Depression is a complex mental disorder characterized by a diverse range of observable and measurable indicators that go beyond traditional subjective assessments. Recent research has increasingly focused on objective, passive, and continuous monitoring using wearable devices to gain more precise insights into the physiological and behavioral aspects of depression. However, most existing studies primarily distinguish between healthy and depressed individuals, adopting a binary classification that fails to capture the heterogeneity of depressive disorders. In this study, we leverage wearable devices to predict depression subtypes-specifically unipolar and bipolar depression-aiming to identify distinctive biomarkers that could enhance diagnostic precision and support personalized treatment strategies. To this end, we introduce the CALYPSO dataset, designed for non-invasive detection of depression subtypes and symptomatology through physiological and behavioral signals, including blood volume pulse, electrodermal activity, body temperature, and three-axis acceleration. Additionally, we establish a benchmark on the dataset using well-known features and standard machine learning methods. Preliminary results indicate that features related to physical activity, extracted from accelerometer data, are the most effective in distinguishing between unipolar and bipolar depression, achieving an accuracy of $96.77\%$. Temperature-based features also showed high discriminative power, reaching an accuracy of $93.55\%$. These findings highlight the potential of physiological and behavioral monitoring for improving the classification of depressive subtypes, paving the way for more tailored clinical interventions.

Figures (4)

• Figure 1: Overview of the proposed framework for classifying depression types based on physiological signals collected from the Empatica E4 wristband. The initial step involves pre-processing the raw sensor data to remove noise and artifacts, thereby enhancing the signal-to-noise ratio. Subsequently, time-domain, frequency-domain, and statistical features are extracted from the filtered signals. Finally, these extracted features are fed individually and combined to ML algorithms for the classification of unipolar and bipolar depression.
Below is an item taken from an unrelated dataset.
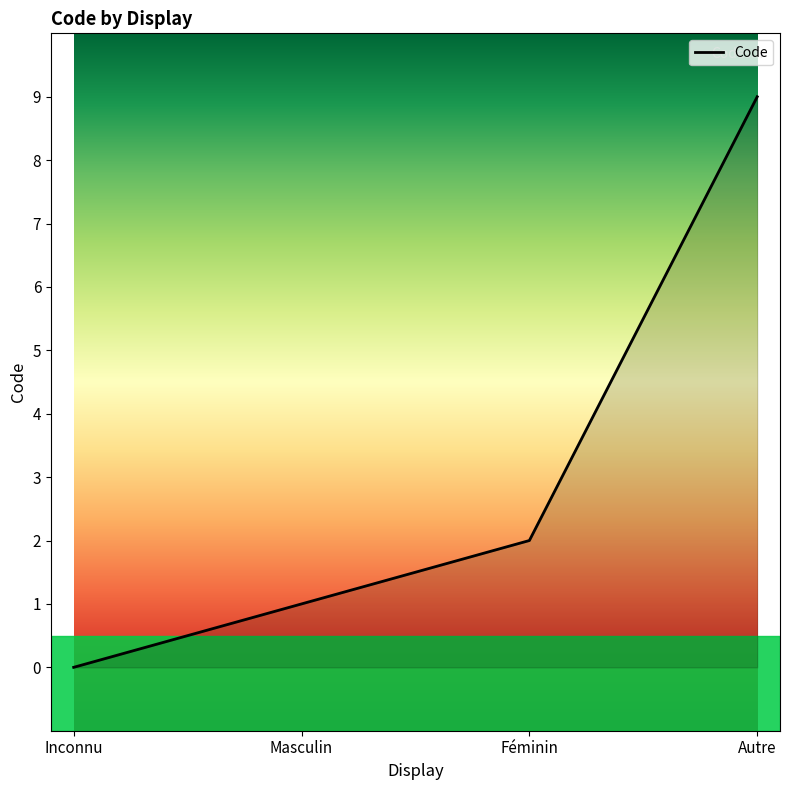

What is the greatest value displayed?

9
• Figure 2: Interview Room Setup for the Calypso Depression Dataset.
• Figure 3: A representative PSD for IBI signal showing The areas of VLF, LF, HF and VHF powers of the HRV.
• Figure 4: Visualization of an EDA signal. The top panel shows the raw and cleaned EDA signal. The middle panel displays the skin conductance response (SCR), highlighting the phasic component with identified SCR-onsets, SCR-peaks, and SCR-half recovery points. The bottom panel represents the skin conductance level (SCL), highlighting the tonic component of the EDA signal over time.